Federal agents raided the home and office of Rudy Giuliani at dawn, Wednesday, April 28, seizing computers and cellphones. While he hasn’t been charged with any crime yet, the DOJ has been investigating Giuliani for his dealings in Ukraine while working as President Trump’s personal lawyer, and charges could wait in the future.
Giuliani is far from the first Trump associate to face federal investigation for allegedly violating laws that – not that long ago – were rarely actively enforced. Is the raid about Giuliani’s supposed lobbying in Ukraine without registering as a foreign agent? Or is the Deep State simply targeting Trump allies because they couldn’t get to the Donald himself?
It Came From FARA Way
The Foreign Agents Registration Act was enacted back in 1938 in response to Nazi agents spreading propaganda in the U.S. According to the law, anyone who acts on behalf of foreign political parties, governments, or people must register as a foreign agent with the Department of Justice. It’s an old transparency law that no one has paid much attention to since the end of the Cold War.
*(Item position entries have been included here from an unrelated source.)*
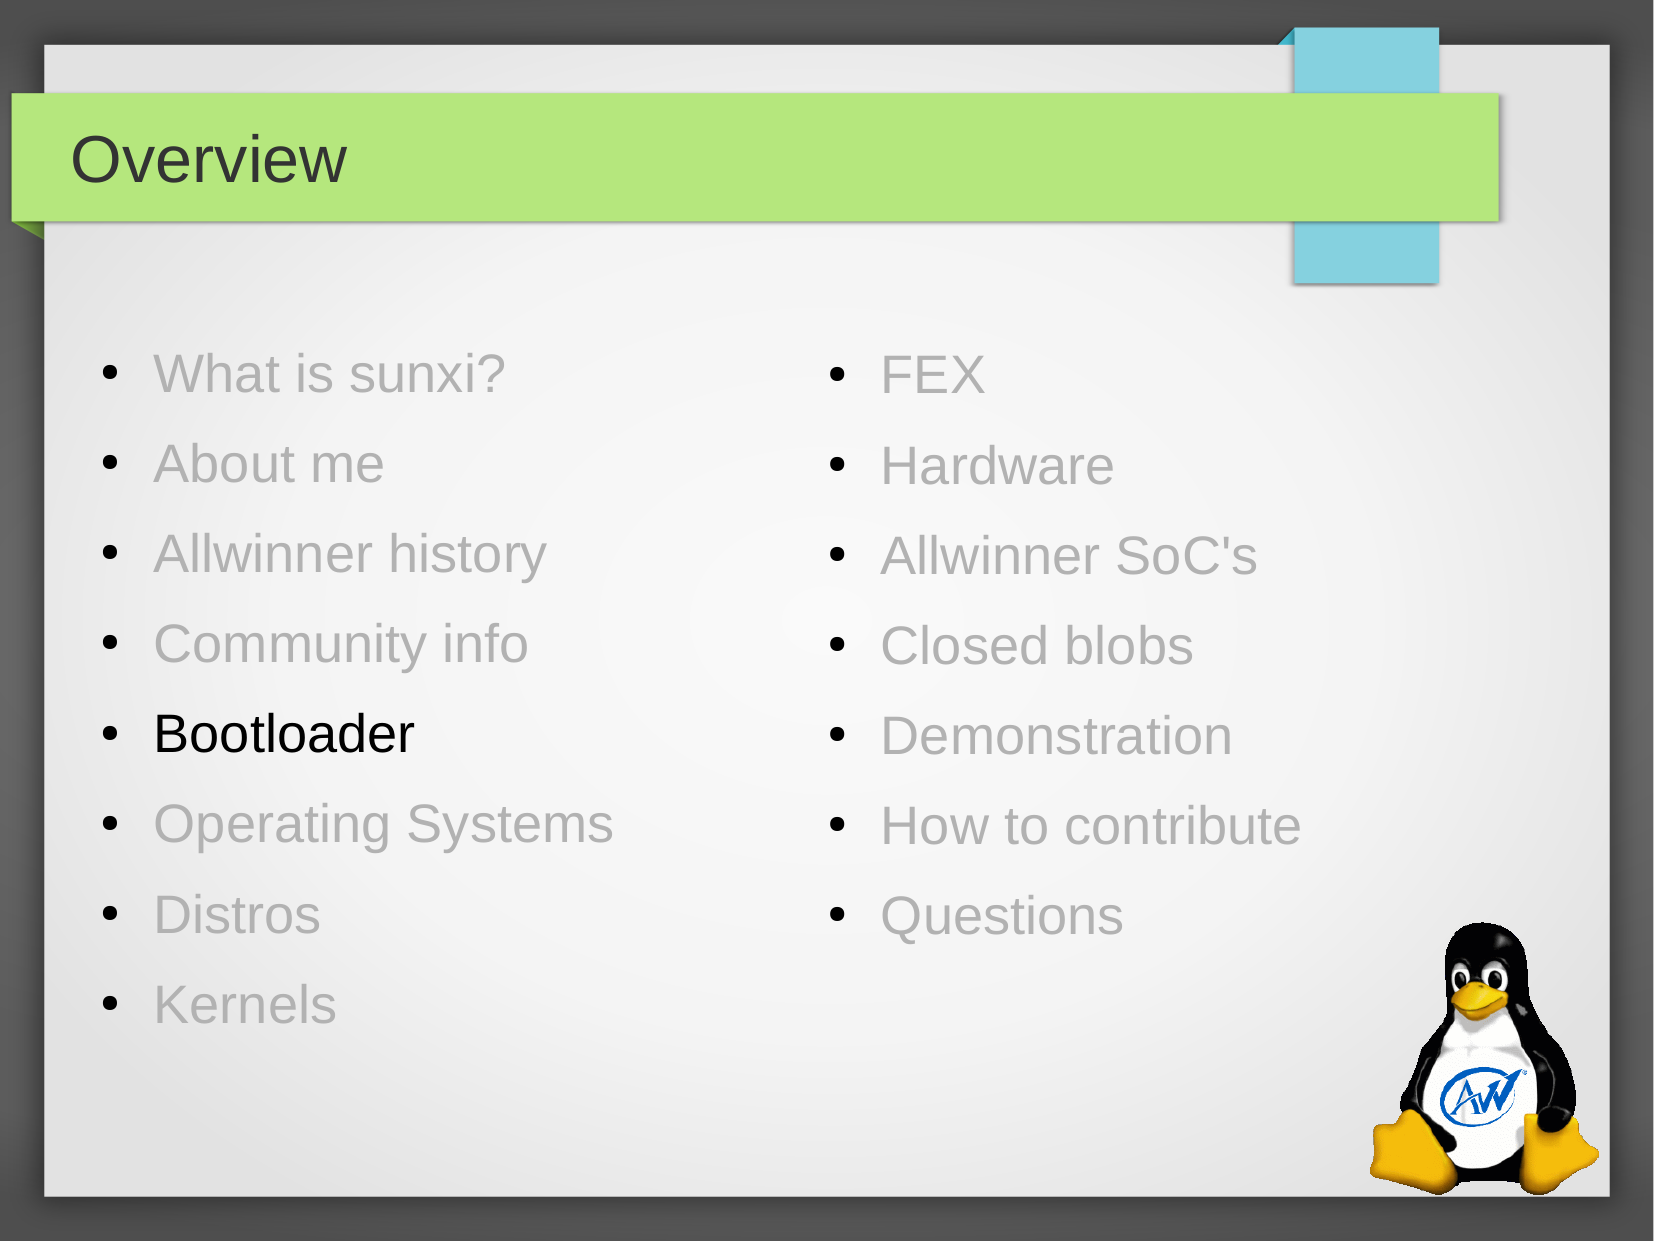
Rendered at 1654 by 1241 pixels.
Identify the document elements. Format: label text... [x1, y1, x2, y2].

list FEX Hardware Allwinner SoC's Closed blobs Demonstration How to contribute Questions [810, 345, 1508, 1065]
list What is sunxi? About me Allwinner history Community info Bootloader Operating Systems Distros Kernels [82, 343, 781, 1063]
picture [0, 0, 1654, 1241]
title Overview [70, 106, 1229, 213]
The first case was brought against three Soviet propagandists in 1939. During the World War II era, 19 cases were brought against 61 parties – 46 of whom were convicted. From 1946 to 1966, 12 cases were brought against 27 organizations and individuals, resulting in 13 convictions. The agency focused more on civil cases than criminal from 1967 to 1987, only bringing two criminal cases in two decades.
Along Came Trump
Then along came Donald Trump, the political outsider who took the Swamp by storm. FARA once again became mainstream with the Mueller investigation. Michael Flynn was pursued by the FBI as a Russian agent while working on the Trump transition team. Charges were brought against Trump campaign aides Richard Gates and Paul Manafort, political consultant Samuel Patten, venture capitalist and Trump donor Imaad Zuberi, Flynn business partner Bijan Rafiekian, Trump fundraiser Elliot Broidy, and Nickie Mali Lum Davis, the Hawaii businesswoman who tried unsuccessfully to convince the Trump administration to drop a civil case against a Malaysian government-owned company.
In the last 33 years, 13 people have been charged with criminal FARA violations – and more than half of them were known Trump associates charged within the last two years. And what of civil cases? The 2019 case against the Florida broadcasting company that distributed the Russian radio channel Sputnik was the DOJ’s first civil FARA win since 1991.
The Impeachment Saga Continues
Is the investigation into Rudy Giuliani about his alleged crimes, or simply another example of an enraged Deep State lashing out at whoever it can since it clearly couldn’t touch Trump? Giuliani’s alleged crime – supposedly working with Ukraine to dig up dirt on Biden – is precisely what the Democrats did in 2016 with the Steele Dossier. And it isn’t far from what Biden himself did – then bragged about – when he got the Ukrainian prosecutor fired to prevent an investigation that involved his son.
Giuliani has led the charge in challenging the 2020 election results and pursuing the investigation of information found on Hunter Biden’s laptop, and some believe this is payback. Though that is not the opinion of former assistant U.S. attorney for the Southern District of New York Daniel Goldman, he did say during an interview on MSNBC that “this is really the financial side of the impeachment inquiry, which was the political side …” His angle seemed to be the leftist narrative that Trump and his associates all had dirty dealings in Ukraine, but it also demonstrates the fact that, right or wrong, this is about Trump, not Giuliani. As if to drive that point home, also on the video call was disgraced former FBI agent Peter Strzok – the one involved in some “insurance policy” should Trump manage to win the 2016 election.
If charges are brought, the former president’s attorney will join a particularly historic club – but when talking about associates of the first-ever president to be impeached – and acquitted – twice, that shouldn’t be a surprise.